For the paediatric population, these access barriers intersect with the additional complexity of treating younger children in a system where specialised CRISPR treatment centres are concentrated in major academic medical centres, primarily in urban areas. Children in rural or underserved communities with sickle cell disease face the highest disease burden and the most significant barriers to accessing the therapy that could relieve it.

Vertex Pharmaceuticals has announced a value-based payment arrangement pilot with several large insurers, under which full payment is spread over five years and linked to clinical outcomes. That model, if widely adopted, could make coverage decisions more manageable for insurers and reduce upfront barriers for health systems. Congressional attention to sickle cell treatment access has increased since the 2023 approval, with bipartisan legislation proposed to establish dedicated CRISPR treatment infrastructure grants.

Background and Context

Sickle cell disease was the first molecular disease ever characterised — its genetic basis was described in 1949 by Linus Pauling and colleagues. Despite that early scientific understanding, therapeutic advances lagged for decades as the disease received funding and research attention far below its clinical significance. The CRISPR revolution, which made precise gene editing clinically feasible, finally enabled the therapeutic breakthrough that researchers had theoretically understood was possible since the disease's molecular basis was first described.

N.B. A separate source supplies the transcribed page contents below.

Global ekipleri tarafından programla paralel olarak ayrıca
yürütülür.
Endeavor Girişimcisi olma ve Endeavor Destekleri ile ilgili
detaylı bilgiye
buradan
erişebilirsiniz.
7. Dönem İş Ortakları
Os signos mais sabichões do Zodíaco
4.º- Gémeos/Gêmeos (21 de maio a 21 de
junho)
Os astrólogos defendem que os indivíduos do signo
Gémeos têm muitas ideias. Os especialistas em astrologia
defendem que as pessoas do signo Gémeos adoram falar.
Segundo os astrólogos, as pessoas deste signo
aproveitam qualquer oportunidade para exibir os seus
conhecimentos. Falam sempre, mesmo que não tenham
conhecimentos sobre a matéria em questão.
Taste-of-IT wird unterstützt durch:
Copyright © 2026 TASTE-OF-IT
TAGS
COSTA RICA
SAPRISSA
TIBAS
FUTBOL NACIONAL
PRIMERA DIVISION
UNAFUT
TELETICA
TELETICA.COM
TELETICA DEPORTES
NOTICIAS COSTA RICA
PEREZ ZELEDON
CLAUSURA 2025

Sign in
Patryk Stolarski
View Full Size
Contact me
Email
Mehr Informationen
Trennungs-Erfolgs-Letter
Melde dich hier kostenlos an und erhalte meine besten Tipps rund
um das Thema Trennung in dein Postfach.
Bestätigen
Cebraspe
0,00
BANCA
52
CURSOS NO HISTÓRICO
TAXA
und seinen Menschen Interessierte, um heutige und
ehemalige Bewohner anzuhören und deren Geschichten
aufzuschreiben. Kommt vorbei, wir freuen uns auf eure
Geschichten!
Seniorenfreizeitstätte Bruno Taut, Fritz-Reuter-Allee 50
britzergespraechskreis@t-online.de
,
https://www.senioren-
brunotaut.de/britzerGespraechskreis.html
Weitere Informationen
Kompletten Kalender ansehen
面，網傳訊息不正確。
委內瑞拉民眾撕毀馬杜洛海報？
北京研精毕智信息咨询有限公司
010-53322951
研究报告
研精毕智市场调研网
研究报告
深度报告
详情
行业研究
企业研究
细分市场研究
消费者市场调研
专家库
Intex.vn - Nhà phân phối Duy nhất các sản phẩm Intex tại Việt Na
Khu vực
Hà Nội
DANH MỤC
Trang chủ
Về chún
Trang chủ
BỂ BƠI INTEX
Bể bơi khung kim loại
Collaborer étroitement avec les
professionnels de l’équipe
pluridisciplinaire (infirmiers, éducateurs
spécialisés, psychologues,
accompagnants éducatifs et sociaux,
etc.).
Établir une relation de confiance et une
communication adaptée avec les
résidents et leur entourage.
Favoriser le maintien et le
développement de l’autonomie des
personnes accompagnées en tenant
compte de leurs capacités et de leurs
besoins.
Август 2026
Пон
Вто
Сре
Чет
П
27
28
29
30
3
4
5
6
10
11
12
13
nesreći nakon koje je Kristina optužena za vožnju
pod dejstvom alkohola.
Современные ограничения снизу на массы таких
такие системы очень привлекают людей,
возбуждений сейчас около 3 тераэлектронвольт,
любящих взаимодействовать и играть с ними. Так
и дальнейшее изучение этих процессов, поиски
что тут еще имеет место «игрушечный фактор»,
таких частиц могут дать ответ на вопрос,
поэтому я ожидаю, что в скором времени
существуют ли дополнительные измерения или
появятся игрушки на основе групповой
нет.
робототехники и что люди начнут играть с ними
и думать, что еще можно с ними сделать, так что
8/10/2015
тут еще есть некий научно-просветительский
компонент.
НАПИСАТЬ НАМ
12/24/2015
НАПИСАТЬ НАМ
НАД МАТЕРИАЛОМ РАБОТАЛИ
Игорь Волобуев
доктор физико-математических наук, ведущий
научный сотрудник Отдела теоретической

According to the National Heart, Lung, and Blood Institute's 2025 sickle cell disease report, approximately 300,000 babies are born globally with sickle cell disease each year, with the highest burden in sub-Saharan Africa. The FDA's paediatric approval covers the US population; international access to CRISPR-based sickle cell treatments at any meaningful scale remains a distant prospect given the treatment's cost and infrastructure requirements — a global health equity challenge that the scientific breakthrough alone cannot resolve.

The paediatric approval represents both the extraordinary promise and the profound limitations of precision medicine in its current form: transformative for those who can access it, invisible in practice for the vast majority of those who need it most.

Frequently Asked Questions

What happened?

The FDA approved Casgevy, the CRISPR-based sickle cell treatment, for children aged 2-11 on June 2, 2026, expanding the landmark 2023 adult approval to younger patients where early treatment could prevent decades of cumulative disease damage.

Why does this matter?

Treating sickle cell disease before years of organ damage accumulate could dramatically improve long-term outcomes. The paediatric extension also tests whether the CRISPR treatment's access and cost barriers — which have limited adult uptake to fewer than 200 patients — can be overcome for a younger and often more vulnerable patient population.

Who is affected?

Approximately 100,000 Americans with sickle cell disease, disproportionately of African, Hispanic and Middle Eastern descent, are eligible. Children aged 2-11 with severe disease are newly covered. Insurers, treatment centres, and policymakers face immediate access and infrastructure challenges.

What happens next?

Treatment centres will need to develop paediatric-specific protocols for the conditioning and recovery process. Insurance coverage decisions will begin at major payers over the next 90 days. Vertex's value-based payment pilot results will influence whether the model expands nationally.